Exercise goal ▸
Turn the items, from the first line through the line containing "List each element's", into a numbered list with the blank lines omitted.

Data entries:

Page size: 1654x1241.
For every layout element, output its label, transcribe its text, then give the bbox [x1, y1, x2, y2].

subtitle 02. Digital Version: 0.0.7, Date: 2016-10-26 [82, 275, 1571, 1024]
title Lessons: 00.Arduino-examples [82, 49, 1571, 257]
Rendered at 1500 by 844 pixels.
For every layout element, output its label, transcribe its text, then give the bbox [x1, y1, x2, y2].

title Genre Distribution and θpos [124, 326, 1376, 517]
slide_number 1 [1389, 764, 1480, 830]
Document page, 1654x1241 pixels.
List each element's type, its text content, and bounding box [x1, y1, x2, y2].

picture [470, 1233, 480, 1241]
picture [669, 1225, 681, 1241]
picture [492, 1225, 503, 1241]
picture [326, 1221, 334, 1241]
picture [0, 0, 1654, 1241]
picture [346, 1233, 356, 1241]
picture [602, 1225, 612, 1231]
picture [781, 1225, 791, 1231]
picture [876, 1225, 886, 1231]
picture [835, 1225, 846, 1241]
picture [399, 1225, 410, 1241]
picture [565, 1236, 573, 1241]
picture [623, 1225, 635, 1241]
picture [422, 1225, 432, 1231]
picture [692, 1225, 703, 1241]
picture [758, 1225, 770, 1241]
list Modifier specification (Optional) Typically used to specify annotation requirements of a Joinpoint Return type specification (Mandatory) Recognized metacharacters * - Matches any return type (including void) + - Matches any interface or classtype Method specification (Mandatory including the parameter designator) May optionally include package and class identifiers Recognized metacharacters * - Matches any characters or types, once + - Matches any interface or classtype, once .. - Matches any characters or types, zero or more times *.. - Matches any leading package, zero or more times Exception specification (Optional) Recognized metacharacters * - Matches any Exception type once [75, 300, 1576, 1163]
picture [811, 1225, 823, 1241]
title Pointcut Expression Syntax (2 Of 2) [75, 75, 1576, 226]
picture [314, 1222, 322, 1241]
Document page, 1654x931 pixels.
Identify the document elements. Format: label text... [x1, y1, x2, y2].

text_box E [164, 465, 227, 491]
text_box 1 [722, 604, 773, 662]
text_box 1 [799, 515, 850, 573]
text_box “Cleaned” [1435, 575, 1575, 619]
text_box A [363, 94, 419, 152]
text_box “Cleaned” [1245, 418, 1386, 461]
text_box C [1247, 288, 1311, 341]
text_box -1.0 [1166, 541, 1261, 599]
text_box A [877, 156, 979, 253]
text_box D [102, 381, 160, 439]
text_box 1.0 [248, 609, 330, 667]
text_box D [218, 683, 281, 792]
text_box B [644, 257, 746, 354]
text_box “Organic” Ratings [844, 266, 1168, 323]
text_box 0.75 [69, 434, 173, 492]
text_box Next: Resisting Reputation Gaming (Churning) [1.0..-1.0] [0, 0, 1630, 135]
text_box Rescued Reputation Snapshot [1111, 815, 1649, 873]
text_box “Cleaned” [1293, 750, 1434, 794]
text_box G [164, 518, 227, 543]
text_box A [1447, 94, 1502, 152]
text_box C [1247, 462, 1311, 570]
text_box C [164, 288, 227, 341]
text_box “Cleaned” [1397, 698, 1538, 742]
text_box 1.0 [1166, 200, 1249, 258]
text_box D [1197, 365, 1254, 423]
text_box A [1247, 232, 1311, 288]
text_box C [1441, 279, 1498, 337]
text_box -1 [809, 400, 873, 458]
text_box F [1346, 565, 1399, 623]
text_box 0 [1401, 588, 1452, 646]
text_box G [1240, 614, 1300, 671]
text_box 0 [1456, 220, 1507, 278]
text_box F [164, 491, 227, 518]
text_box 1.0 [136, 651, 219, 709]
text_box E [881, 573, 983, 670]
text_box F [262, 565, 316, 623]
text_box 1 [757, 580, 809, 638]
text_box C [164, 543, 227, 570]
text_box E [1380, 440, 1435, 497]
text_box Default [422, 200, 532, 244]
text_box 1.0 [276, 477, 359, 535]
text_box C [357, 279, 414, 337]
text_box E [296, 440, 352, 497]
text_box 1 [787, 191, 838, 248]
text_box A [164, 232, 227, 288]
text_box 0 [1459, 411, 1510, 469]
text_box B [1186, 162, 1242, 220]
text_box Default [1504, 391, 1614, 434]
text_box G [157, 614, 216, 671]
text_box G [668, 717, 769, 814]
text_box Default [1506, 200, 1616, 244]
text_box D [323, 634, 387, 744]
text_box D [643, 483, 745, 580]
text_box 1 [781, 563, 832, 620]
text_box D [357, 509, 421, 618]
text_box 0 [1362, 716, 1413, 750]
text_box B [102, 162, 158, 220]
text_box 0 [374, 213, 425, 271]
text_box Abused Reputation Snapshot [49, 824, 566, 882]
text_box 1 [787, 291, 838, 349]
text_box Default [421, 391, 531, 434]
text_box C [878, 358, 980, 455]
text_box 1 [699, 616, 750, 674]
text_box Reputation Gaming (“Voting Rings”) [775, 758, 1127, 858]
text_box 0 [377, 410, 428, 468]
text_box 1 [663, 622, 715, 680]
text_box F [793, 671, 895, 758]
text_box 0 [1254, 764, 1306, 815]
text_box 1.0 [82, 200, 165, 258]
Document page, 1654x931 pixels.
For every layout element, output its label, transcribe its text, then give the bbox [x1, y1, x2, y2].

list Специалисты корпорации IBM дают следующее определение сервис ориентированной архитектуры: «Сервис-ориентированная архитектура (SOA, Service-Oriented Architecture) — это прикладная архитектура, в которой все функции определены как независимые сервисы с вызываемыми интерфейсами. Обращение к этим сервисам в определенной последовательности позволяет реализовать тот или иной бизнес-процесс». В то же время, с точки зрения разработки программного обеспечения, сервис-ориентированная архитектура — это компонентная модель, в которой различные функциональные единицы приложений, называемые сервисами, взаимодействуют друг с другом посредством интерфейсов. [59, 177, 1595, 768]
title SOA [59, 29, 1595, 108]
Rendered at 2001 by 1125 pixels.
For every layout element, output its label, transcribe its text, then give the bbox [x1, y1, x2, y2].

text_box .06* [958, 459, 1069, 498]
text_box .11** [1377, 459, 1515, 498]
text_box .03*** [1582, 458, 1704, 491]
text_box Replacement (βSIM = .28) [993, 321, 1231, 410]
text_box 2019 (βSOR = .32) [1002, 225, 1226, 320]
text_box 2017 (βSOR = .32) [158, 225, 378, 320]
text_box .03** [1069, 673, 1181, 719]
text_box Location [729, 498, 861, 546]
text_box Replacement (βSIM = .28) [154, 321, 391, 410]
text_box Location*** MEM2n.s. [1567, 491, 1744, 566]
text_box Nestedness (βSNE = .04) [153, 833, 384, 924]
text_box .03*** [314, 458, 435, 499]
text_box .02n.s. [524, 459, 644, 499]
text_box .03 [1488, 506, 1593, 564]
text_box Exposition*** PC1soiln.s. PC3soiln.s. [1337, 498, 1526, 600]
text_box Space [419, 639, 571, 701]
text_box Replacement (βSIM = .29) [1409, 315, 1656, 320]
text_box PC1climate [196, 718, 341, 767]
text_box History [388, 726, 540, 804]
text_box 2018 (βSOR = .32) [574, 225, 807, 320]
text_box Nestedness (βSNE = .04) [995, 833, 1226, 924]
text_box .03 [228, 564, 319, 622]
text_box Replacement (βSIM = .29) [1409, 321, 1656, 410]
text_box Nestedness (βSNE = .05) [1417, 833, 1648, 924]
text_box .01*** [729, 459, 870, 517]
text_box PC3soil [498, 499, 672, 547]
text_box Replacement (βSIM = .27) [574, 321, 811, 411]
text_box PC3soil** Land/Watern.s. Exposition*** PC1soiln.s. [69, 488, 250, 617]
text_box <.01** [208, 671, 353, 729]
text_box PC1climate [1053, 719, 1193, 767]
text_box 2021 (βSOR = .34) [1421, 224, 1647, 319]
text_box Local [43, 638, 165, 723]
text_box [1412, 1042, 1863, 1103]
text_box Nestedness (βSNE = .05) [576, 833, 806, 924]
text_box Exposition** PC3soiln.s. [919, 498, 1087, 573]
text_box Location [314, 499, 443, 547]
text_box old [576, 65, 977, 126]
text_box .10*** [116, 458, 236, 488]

Written reply ▸
1. Page size: 1654x1241.
2. For every layout element, output its label, transcribe its text, then give the bbox [x1, y1, x2, y2].
3. subtitle 02. Digital Version: 0.0.7, Date: 2016-10-26 [82, 275, 1571, 1024]
4. title Lessons: 00.Arduino-examples [82, 49, 1571, 257]
5. Rendered at 1500 by 844 pixels.
6. For every layout element, output its label, transcribe its text, then give the bbox [x1, y1, x2, y2].
7. title Genre Distribution and θpos [124, 326, 1376, 517]
8. slide_number 1 [1389, 764, 1480, 830]
9. Document page, 1654x1241 pixels.
10. List each element's type, its text content, and bounding box [x1, y1, x2, y2].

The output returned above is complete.